I went down an Internet rabbit hole and read something I couldn’t forget: a woman, who claims to be seeing angels, had an accident. The woman was rescued by a state trooper and attended to by various people, like paramedics.
While fighting for life in the ambulance, the woman could hardly look at the state trooper who had rescued her, because he was so bright and had huge wings. There were many people around her, but only her rescuer was like that, iridescent and winged.
She was rushed to a hospital. Soon, she became stable and was given a room. She saw very tall angels standing guard at her door.
One day, the state trooper visited her at the hospital. He was human, not like the otherworldly beings standing guard at her door. There in the hospital, the state trooper wasn’t winged or iridescent.
The state trooper told her she was squinting the whole time she was being rescued. She told him it was because he and his wings were too bright to look at. The man thought it was ridiculous. He was just doing his job. But he cried nonetheless for the unusual affirmation and appreciation he was shown by this woman who regarded him as an angel.
The story struck me with: what if there are people around us who have no idea they were actually angels, like that man?
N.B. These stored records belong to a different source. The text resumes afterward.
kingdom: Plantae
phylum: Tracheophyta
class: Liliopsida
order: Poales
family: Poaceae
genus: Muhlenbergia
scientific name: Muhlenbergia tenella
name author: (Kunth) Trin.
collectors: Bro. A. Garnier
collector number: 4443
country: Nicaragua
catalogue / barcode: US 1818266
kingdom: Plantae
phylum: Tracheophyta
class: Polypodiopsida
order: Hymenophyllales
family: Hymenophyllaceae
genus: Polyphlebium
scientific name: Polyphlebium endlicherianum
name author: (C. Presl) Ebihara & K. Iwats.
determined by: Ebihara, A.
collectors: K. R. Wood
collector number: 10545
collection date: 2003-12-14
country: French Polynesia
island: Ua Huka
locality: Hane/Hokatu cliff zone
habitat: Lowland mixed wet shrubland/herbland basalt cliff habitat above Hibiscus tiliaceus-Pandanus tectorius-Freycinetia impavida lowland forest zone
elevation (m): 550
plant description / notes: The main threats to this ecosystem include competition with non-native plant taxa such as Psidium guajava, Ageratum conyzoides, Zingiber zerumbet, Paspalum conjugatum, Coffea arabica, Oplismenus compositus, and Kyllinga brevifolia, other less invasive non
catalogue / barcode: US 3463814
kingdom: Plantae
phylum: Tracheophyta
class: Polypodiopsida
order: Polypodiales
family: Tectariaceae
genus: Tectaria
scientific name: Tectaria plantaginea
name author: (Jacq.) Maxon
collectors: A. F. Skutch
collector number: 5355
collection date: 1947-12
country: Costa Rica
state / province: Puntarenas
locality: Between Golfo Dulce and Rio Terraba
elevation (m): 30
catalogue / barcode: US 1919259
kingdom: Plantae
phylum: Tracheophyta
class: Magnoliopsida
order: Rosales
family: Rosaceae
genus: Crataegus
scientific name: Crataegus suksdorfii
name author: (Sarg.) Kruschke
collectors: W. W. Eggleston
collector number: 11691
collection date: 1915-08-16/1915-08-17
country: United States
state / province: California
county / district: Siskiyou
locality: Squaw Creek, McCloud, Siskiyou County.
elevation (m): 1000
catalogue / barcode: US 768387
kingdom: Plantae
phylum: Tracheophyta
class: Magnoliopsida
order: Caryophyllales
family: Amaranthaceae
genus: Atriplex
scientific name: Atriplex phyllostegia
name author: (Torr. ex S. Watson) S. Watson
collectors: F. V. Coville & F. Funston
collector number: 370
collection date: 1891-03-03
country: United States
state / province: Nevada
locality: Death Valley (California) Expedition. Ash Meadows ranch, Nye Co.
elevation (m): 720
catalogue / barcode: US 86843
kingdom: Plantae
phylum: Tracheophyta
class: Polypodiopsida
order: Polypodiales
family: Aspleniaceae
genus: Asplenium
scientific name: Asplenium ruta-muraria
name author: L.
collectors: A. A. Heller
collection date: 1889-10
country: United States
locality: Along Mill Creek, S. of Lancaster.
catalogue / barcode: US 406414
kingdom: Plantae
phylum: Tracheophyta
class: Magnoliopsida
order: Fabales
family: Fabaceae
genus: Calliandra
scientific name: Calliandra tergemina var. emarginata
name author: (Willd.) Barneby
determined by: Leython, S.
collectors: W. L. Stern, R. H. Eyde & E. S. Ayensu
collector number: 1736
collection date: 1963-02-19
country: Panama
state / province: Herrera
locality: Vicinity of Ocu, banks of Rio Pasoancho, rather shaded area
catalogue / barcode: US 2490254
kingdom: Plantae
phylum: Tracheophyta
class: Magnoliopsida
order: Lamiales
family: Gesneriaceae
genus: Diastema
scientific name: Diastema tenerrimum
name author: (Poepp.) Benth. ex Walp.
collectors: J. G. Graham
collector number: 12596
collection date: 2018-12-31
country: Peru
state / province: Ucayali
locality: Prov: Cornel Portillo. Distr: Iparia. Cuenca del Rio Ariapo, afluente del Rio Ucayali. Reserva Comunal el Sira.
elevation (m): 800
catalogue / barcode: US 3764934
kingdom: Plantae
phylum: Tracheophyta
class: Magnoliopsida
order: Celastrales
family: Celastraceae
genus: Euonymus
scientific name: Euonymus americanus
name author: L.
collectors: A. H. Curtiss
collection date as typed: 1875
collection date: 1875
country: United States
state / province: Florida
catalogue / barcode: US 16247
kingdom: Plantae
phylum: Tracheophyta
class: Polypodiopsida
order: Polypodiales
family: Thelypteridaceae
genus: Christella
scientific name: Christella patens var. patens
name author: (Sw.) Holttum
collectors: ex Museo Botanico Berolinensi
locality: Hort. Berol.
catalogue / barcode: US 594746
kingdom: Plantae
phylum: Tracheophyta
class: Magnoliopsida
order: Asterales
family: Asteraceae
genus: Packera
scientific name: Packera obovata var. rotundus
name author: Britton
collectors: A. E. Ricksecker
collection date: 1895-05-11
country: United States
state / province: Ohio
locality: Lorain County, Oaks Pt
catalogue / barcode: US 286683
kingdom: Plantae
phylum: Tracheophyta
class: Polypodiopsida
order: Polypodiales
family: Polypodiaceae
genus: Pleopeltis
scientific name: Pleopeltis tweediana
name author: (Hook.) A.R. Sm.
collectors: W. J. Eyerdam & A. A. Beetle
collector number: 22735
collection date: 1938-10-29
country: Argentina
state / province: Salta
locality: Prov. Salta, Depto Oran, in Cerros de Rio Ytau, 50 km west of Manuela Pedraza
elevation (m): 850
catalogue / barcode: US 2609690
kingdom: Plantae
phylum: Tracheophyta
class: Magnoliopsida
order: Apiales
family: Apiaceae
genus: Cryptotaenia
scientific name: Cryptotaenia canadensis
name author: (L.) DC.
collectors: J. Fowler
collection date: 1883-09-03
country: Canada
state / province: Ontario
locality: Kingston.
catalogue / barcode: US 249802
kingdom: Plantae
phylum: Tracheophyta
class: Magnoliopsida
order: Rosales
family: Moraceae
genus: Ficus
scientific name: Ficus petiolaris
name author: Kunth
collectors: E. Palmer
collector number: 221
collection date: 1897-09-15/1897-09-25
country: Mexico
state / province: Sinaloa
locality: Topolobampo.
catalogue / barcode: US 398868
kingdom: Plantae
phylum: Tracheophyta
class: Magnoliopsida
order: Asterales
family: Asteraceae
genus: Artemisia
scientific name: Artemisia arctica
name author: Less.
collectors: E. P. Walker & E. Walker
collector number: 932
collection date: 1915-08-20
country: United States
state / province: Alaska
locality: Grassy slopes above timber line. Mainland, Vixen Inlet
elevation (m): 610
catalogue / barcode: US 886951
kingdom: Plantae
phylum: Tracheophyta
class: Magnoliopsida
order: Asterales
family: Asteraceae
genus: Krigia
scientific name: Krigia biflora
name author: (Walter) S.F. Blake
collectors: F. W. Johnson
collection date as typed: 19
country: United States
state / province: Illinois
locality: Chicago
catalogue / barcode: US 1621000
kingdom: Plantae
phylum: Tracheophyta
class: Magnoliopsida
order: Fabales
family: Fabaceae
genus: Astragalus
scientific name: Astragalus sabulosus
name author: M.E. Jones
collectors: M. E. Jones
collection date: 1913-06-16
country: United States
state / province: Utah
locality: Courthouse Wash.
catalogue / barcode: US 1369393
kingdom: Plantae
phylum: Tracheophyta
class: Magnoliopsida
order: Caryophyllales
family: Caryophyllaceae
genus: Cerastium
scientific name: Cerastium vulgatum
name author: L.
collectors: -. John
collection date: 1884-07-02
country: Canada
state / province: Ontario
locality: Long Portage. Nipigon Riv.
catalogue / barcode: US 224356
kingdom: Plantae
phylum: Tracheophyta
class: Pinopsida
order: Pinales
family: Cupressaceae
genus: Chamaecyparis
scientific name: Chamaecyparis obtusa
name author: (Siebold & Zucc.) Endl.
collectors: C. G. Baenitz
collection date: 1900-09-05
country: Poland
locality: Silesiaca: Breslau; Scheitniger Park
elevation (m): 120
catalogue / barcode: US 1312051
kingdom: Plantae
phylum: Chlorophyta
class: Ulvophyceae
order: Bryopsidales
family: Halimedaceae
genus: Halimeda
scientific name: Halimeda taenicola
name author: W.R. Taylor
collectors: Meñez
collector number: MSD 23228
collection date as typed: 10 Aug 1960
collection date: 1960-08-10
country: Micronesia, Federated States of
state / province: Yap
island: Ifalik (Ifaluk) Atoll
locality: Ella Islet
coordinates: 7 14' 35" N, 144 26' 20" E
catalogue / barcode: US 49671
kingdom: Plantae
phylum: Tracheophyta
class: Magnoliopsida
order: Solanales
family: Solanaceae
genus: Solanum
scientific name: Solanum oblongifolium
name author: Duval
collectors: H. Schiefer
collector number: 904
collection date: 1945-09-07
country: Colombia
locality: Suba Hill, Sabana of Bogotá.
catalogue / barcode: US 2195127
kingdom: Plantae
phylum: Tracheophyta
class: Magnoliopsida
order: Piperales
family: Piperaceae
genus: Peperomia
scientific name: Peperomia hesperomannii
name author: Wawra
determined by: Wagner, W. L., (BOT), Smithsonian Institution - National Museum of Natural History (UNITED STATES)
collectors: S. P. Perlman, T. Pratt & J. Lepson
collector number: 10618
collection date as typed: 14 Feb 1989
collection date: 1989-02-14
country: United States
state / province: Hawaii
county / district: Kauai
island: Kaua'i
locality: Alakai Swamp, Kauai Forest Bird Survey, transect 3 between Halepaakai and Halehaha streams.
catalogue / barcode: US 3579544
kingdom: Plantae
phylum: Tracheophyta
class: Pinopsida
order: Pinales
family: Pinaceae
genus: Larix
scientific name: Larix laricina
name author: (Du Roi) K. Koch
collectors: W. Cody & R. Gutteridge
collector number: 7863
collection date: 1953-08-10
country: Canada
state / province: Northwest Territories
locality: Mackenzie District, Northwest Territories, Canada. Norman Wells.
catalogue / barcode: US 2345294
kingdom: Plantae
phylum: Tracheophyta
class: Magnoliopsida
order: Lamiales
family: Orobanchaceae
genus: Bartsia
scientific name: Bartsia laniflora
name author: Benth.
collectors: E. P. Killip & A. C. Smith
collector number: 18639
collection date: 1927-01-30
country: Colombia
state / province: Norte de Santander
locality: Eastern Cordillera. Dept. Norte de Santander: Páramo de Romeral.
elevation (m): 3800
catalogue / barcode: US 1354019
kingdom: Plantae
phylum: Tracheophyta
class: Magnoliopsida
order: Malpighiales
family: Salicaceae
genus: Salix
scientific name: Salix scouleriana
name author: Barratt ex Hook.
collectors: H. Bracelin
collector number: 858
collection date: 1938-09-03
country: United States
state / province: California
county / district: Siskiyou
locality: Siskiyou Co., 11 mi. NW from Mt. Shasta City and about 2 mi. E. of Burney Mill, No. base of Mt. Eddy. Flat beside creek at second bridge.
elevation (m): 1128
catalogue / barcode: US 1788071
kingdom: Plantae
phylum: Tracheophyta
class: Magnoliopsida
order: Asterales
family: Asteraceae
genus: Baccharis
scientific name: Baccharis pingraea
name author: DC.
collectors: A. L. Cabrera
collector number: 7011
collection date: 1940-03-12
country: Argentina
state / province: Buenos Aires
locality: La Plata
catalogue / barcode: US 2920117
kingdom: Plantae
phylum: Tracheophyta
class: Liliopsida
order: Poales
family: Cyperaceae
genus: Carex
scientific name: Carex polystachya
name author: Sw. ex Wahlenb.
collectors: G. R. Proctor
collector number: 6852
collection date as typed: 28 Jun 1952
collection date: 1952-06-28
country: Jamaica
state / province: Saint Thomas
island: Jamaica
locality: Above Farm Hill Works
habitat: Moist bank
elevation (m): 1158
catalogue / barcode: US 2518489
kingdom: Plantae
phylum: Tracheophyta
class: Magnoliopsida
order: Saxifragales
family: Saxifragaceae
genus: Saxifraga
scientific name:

What if you (or me?) are angels too, we just don’t know or feel like we are?
I don’t see angels myself. I keep my spiritual life very private. On matters like this, I’m fiercely skeptical yet also very open. Angelology tells us that angels are huge and protective, and you can know them by the undeniable calm and peace they bring.
I know a lot of people who are like that to me.
Like that woman, I’ve been rescued, cared for, attended to by human “angels” — or maybe, humans simply being humane — that I cannot possibly fathom how I’m still alive — physically, mentally, financially — if not for them. I cannot exist by myself. I’m being lifted by all their wings.
You who’ve been angels to me, thank you.